José Luis Velarde nació en 1956 en México. Es coordinador de talleres literarios, promotor de actividades culturales y maestro en diversas instituciones públicas y privadas; en años recientes director de producción y operación en el Sistema Estatal Radio Tamaulipas; y director de Radio Universidad Autónoma de Tamaulipas. Es el responsable del sitio Literatura Virtual.
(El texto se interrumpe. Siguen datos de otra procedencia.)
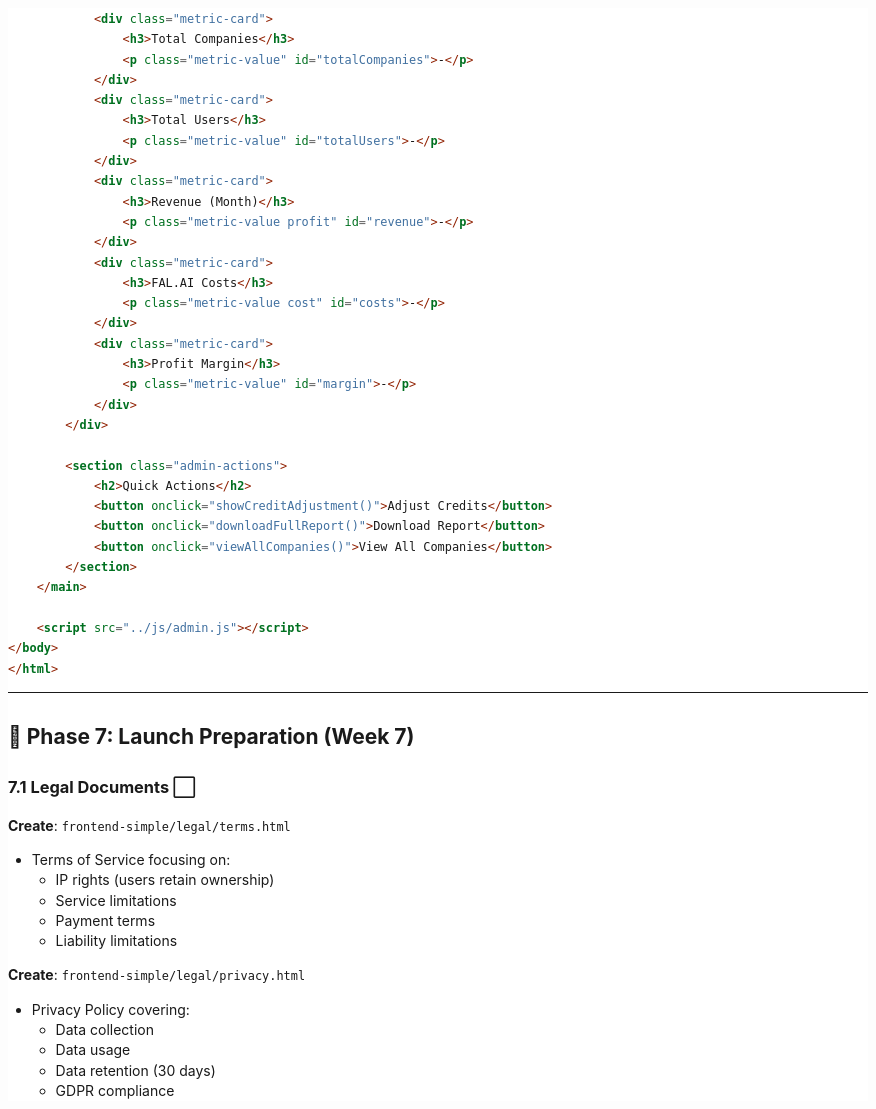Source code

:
 ```html
            <div class="metric-card">
                <h3>Total Companies</h3>
                <p class="metric-value" id="totalCompanies">-</p>
            </div>
            <div class="metric-card">
                <h3>Total Users</h3>
                <p class="metric-value" id="totalUsers">-</p>
            </div>
            <div class="metric-card">
                <h3>Revenue (Month)</h3>
                <p class="metric-value profit" id="revenue">-</p>
            </div>
            <div class="metric-card">
                <h3>FAL.AI Costs</h3>
                <p class="metric-value cost" id="costs">-</p>
            </div>
            <div class="metric-card">
                <h3>Profit Margin</h3>
                <p class="metric-value" id="margin">-</p>
            </div>
        </div>
        
        <section class="admin-actions">
            <h2>Quick Actions</h2>
            <button onclick="showCreditAdjustment()">Adjust Credits</button>
            <button onclick="downloadFullReport()">Download Report</button>
            <button onclick="viewAllCompanies()">View All Companies</button>
        </section>
    </main>
    
    <script src="../js/admin.js"></script>
</body>
</html>
```

---

## 🎯 Phase 7: Launch Preparation (Week 7)

### 7.1 Legal Documents ⬜

**Create**: `frontend-simple/legal/terms.html`
- Terms of Service focusing on:
  - IP rights (users retain ownership)
  - Service limitations
  - Payment terms
  - Liability limitations

**Create**: `frontend-simple/legal/privacy.html`
- Privacy Policy covering:
  - Data collection
  - Data usage
  - Data retention (30 days)
  - GDPR compliance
Entre muchos otros libros, ha publicado La Crónica Ignorada del Hombre, poesía, 1995; A Contracorriente, el Rock & Roll 1954-1994, ensayo, 1996; En busca del Nuevo Santander, divulgación histórica, 1999; Nos quedamos sin nosotros, narrativa, 2003; Contradanza, novela, 2014; Norestense, novela, 2014.

 

Oscar Luis De Los Ríos es un escritor argentino, nacido en Rosario, provincia de Santa Fe. Comenzó a escribir después de los cuarenta años y a partir de entonces sus cuentos aparecieron en la revista Cametsa de Perú, en el blog Sinergia, en el podcasts El buen cruel de México, donde sacó el segundo lugar en el concurso de crónica literaria, y en la antología argentino-boliviana Estaño y plata. Publicó, en colaboración con el escritor Alejandro Bentivoglio el libro de microficciones Esta historia continuará (O no).

 

Alejandro Bentivoglio nació en 1979 en Avellaneda, provincia de Buenos Aires, Argentina. Publicó una docena de libros de microficción, varias micronovelas y una novela. Además, sus textos han aparecido en antologías de América y Europa y traducidos al griego, italiano e inglés. Algunas de sus microficciones pueden leerse en su cuenta de instagram (@bentivoglioalejandro) y en su blog: ultraficcion.blogspot.com.

 

Gabriel Trujillo Muñoz. Poeta, narrador y ensayista. Médico de profesión y profesor de la Universidad Autónoma de Baja California. Es pionero en el estudio de la ciencia ficción en México con obras como La ciencia ficción. Literatura y conocimiento (1991), El futuro en llamas (1997), Los confines. Crónica de la ciencia ficción mexicana (1999), Biografías del futuro (2000) y Utopías y quimeras. Guía de viaje por los territorios de la ciencia ficción (2016). Ha recibido, entre otros, mención en los Premios UPC de 1998 con su novela corta Gracos, Premio Bellas Artes Colima por obra publicada en 1999 por su novela Espantapájaros y el Premio estatal de literatura en cuento por el Instituto de Cultura de Baja California por su libro Aires del verano en el parabrisas en 2008, así como Premio binacional Excelencia Frontera 1998 por su trabajo en pro del arte fronterizo, otorgado por el Consejo de Bellas Artes de El Paso/Ciudad Juárez. Entre sus libros están: Laberinto (1995), Mezquite Road (1995), Espantapájaros (1999), Orescu. La trilogía de Thundra (2000, 2016), Mercaderes (2001), Lengua franca. De Frankenstein a Harry Potter (2002), Highclowd (2006), Las planicies del verano (2006), Transfiguraciones. Un misterio venerable (2008), Trenes perdidos en la niebla (2010), Pesca de altura (2013), Mundos distantes (2014) y El país de las hormigas rojas (2022).